I hate when people tell me they hope I feel better soon. I know they mean well, but CF is a progressive disease. I literally feel worse every single day.”

-Anonymous

(Note: I don’t have CF. This is a reblog from someone who does, with comments about my own progressive conditions added.)

With regards to gastroparesis and other progressive conditions I have, I get stuff like that. My least favorite at the moment is “When are you going to get the feeding tube out?”

Of course, as far as anyone knows, the feeding tube is permanent. I won’t ever likely be able to eat again.

But other people simultaneously want to offer me false hope, and feel worse about it than I do when I say it’s meant to be permanent.

Sometimes they act like I need to think more positive than to believe a permanent, progressive condition is going to mean a permanent feeding tube.

Other times they pity me.

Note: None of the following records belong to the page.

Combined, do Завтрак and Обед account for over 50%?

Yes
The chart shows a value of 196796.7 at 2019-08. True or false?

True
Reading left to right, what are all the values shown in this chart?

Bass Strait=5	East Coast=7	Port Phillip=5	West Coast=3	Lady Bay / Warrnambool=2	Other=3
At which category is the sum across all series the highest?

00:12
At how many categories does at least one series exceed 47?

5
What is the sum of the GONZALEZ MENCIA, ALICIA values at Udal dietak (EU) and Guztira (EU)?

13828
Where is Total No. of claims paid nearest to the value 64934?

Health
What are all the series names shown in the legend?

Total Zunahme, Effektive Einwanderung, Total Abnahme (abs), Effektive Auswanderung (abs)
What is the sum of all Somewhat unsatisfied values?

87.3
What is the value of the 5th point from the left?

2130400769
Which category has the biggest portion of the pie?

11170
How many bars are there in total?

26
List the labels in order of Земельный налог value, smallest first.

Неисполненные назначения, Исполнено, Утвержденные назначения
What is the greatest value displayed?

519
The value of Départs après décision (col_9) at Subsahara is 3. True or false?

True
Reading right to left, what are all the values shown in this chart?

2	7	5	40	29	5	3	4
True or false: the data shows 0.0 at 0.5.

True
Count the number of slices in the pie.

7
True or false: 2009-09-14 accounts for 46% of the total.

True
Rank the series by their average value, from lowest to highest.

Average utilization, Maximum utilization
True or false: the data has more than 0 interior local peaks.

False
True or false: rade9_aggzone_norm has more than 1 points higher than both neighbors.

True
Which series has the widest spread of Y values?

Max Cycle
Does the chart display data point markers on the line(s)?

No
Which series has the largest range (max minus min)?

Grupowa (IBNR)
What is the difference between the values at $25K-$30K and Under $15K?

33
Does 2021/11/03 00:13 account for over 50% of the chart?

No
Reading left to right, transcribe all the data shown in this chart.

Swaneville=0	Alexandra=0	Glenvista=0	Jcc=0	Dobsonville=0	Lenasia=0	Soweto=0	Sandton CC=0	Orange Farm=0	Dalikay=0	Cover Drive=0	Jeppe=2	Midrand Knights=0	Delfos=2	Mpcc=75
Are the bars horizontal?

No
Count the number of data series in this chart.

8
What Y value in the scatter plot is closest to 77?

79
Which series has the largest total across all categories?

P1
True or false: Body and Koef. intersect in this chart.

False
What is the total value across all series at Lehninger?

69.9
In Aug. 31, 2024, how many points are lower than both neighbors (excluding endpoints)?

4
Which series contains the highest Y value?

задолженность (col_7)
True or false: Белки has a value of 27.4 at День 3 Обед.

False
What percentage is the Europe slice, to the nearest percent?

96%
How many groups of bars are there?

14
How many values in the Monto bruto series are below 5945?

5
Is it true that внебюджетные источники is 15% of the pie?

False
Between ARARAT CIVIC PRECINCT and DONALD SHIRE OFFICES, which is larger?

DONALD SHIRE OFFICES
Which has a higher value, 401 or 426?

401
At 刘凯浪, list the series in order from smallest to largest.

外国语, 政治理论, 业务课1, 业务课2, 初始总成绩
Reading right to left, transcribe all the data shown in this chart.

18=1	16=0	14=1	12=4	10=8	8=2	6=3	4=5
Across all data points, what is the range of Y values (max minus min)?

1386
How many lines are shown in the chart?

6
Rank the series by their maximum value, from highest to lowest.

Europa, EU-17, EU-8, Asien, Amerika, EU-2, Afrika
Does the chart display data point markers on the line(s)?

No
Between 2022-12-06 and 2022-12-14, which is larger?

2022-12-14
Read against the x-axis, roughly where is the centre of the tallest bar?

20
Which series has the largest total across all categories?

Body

The worst ones are the ones that want me to take care of them. They want me to make them feel better about me never eating again. Even though I’m the one who frigging won’t eat again. I don’t feel as bad for myself as they feel about me. But they feel like they have some right to be comforted by me for a condition I’ve mostly accepted by now, despite the risks and dangers I’m more aware of than they are.

And in general I can’t stand being around people whose fondest wish is to make me get better, who think that I can’t possibly have a life unless I reject reality and act like progressive conditions are likely in any way to reverse themselves. Look, I know all about this. I even know it may limit my lifespan by a lot, I just had a close call this past month even. But I can deal with it. And I’m the one with the conditions. So if I can deal with it, you frigging can too. WTF.